Потому те, кто заварил всю эту кашу, сначала должны были позаботиться, чтобы вообще никто не узнал о содержании беседы, пока запись ее не будет проанализирована. Обойти QB в таком деле было невозможно, ведь подобные задачи относятся к их непосредственной компетенции. Потому важно было сделать так, чтобы все участники путешествия пребывали в полной уверенности, что никакой записи не было вообще.

Мой позднейший анализ показал, что для этого можно было использовать два метода. Либо наряду с руководителем операции в ее замысел был посвящен только один техник, который по приказу руководства совершил этот подлог. Либо из QB действительно никто ничего не знал об уловках руководства. А на месте тайно работала другая команда, которая с помощью каких-либо электронных средств подавления не позволила операторам из QB записать наш с "Вольфгангом" разговор, а сама записала его. Последнюю версию предпочитала и российская разведка, потому что ее "наружники" обнаружили некоторых людей и отметили такие их действия, которые прекрасно вписывались в подобный сценарий. По крайней мере, так говорил мой информатор.
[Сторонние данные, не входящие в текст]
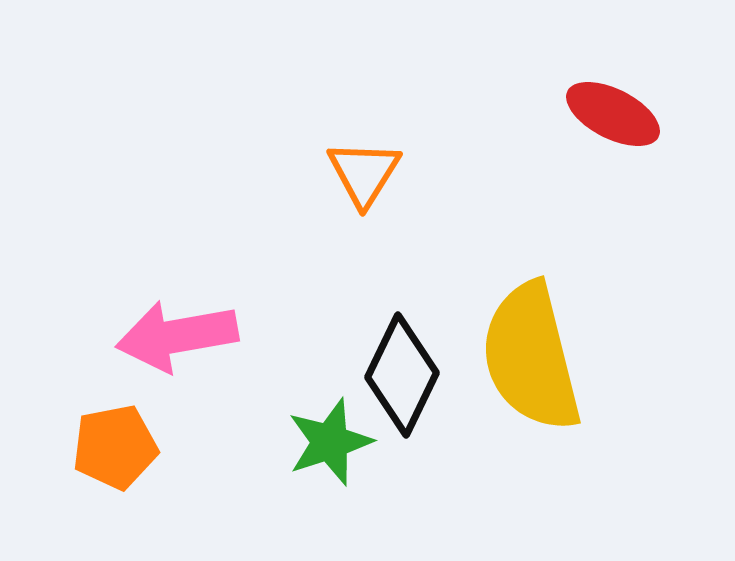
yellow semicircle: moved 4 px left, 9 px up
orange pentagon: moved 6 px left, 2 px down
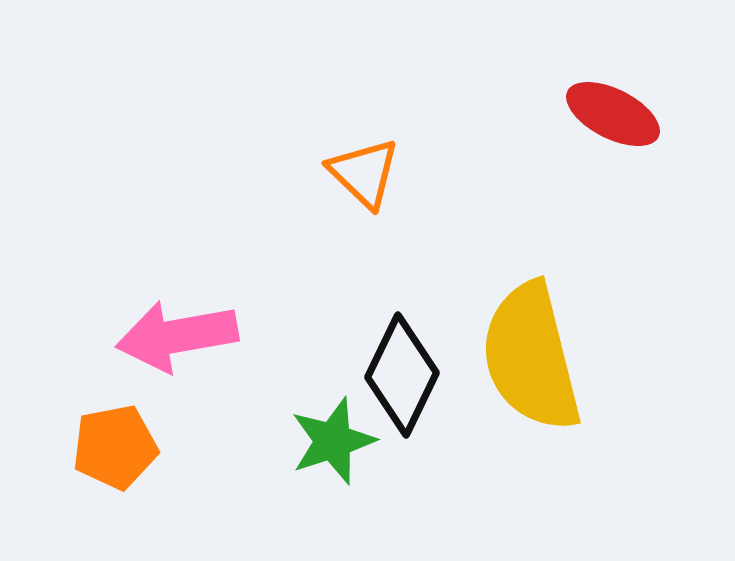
orange triangle: rotated 18 degrees counterclockwise
green star: moved 3 px right, 1 px up
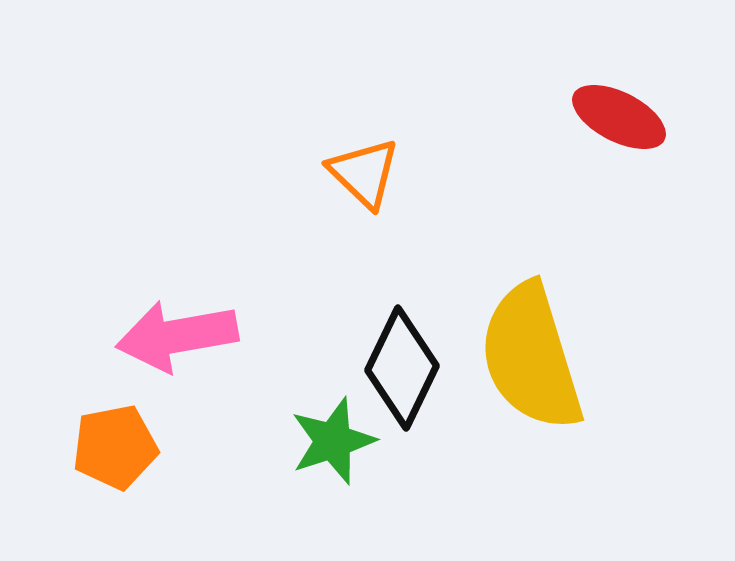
red ellipse: moved 6 px right, 3 px down
yellow semicircle: rotated 3 degrees counterclockwise
black diamond: moved 7 px up
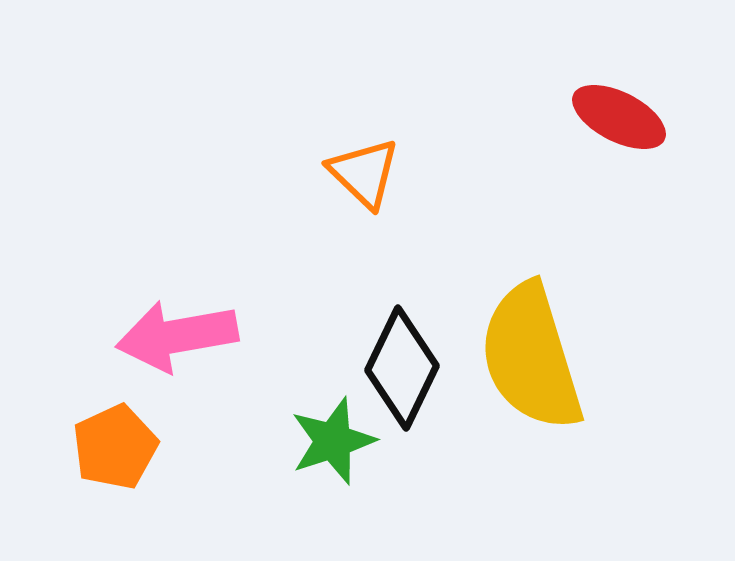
orange pentagon: rotated 14 degrees counterclockwise
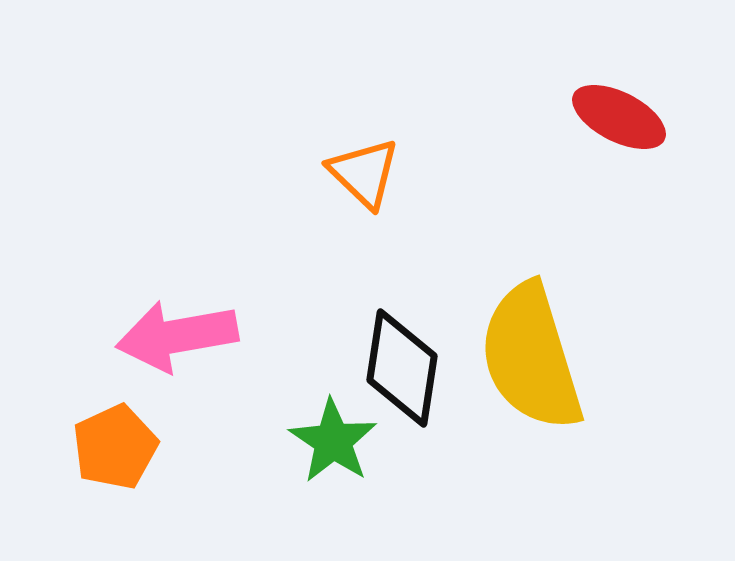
black diamond: rotated 17 degrees counterclockwise
green star: rotated 20 degrees counterclockwise
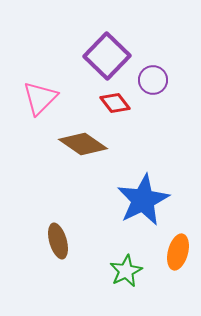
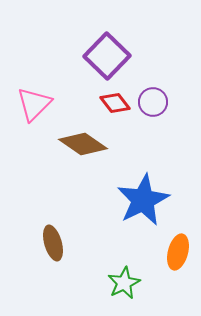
purple circle: moved 22 px down
pink triangle: moved 6 px left, 6 px down
brown ellipse: moved 5 px left, 2 px down
green star: moved 2 px left, 12 px down
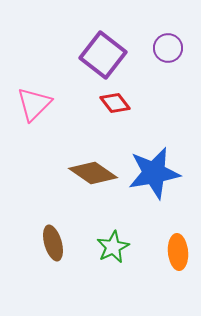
purple square: moved 4 px left, 1 px up; rotated 6 degrees counterclockwise
purple circle: moved 15 px right, 54 px up
brown diamond: moved 10 px right, 29 px down
blue star: moved 11 px right, 27 px up; rotated 16 degrees clockwise
orange ellipse: rotated 20 degrees counterclockwise
green star: moved 11 px left, 36 px up
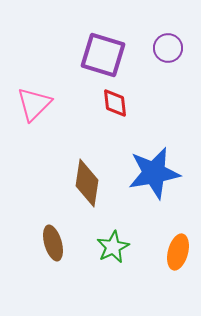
purple square: rotated 21 degrees counterclockwise
red diamond: rotated 32 degrees clockwise
brown diamond: moved 6 px left, 10 px down; rotated 63 degrees clockwise
orange ellipse: rotated 20 degrees clockwise
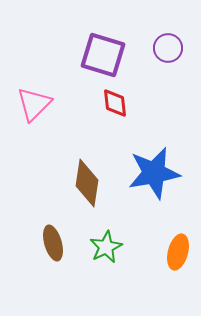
green star: moved 7 px left
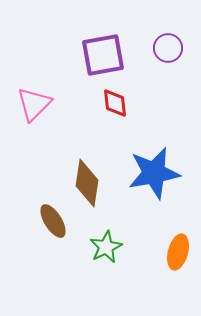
purple square: rotated 27 degrees counterclockwise
brown ellipse: moved 22 px up; rotated 16 degrees counterclockwise
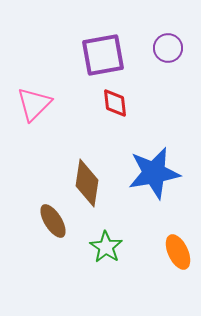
green star: rotated 12 degrees counterclockwise
orange ellipse: rotated 40 degrees counterclockwise
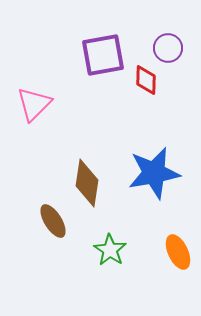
red diamond: moved 31 px right, 23 px up; rotated 8 degrees clockwise
green star: moved 4 px right, 3 px down
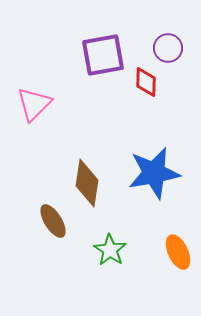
red diamond: moved 2 px down
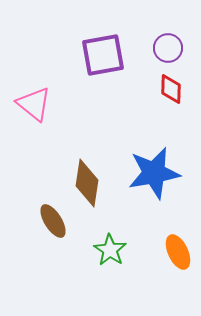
red diamond: moved 25 px right, 7 px down
pink triangle: rotated 36 degrees counterclockwise
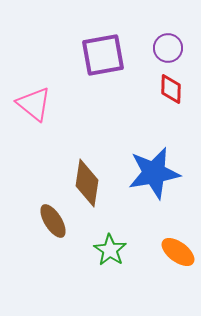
orange ellipse: rotated 28 degrees counterclockwise
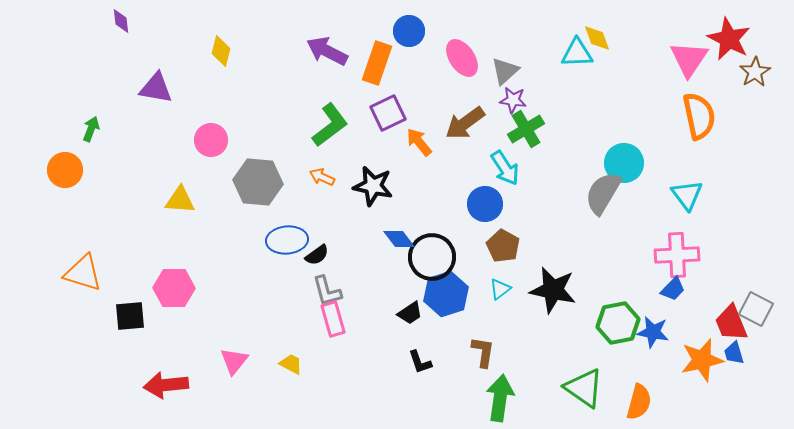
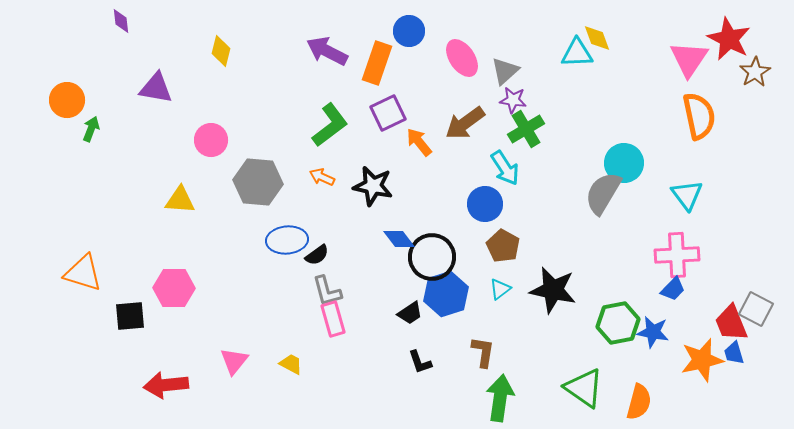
orange circle at (65, 170): moved 2 px right, 70 px up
В пользу этой версии говорит и то, что я ничего не делал с мобильным телефоном. Кроме того, начальник реферата 94 В не доверял ни Хайке, ни Франку и его людям. Все они попадали под общее подозрение, что были, де, со мной заодно. Во всяком случае, такие слухи ходили по коридорам дома номер 109.

Еще в ее пользу свидетельствует и очень странное поведение Франка Оффенбаха. Возможно, он узнал что-то такое, что так быстро и резко омрачило его отношения с БНД? Не обманули ли его так же, как и меня?

После того, как запись моей беседы с "Вольфгангом" была проанализирована, всем участникам стало ясно, что ничего компрометирующего против меня тут добыть нельзя. С другой стороны, никакой записи официально вообще не было, потому они удовлетворились распространением сказочек о моих манипуляциях с "мобилкой". Этим ответственные господа убивали сразу двух зайцев.

Мой негативный образ укреплялся еще прочней, и самые верные мне люди начинали понемногу сомневаться в моей добропорядочности. Свора интриганов в очередной раз передавала привет.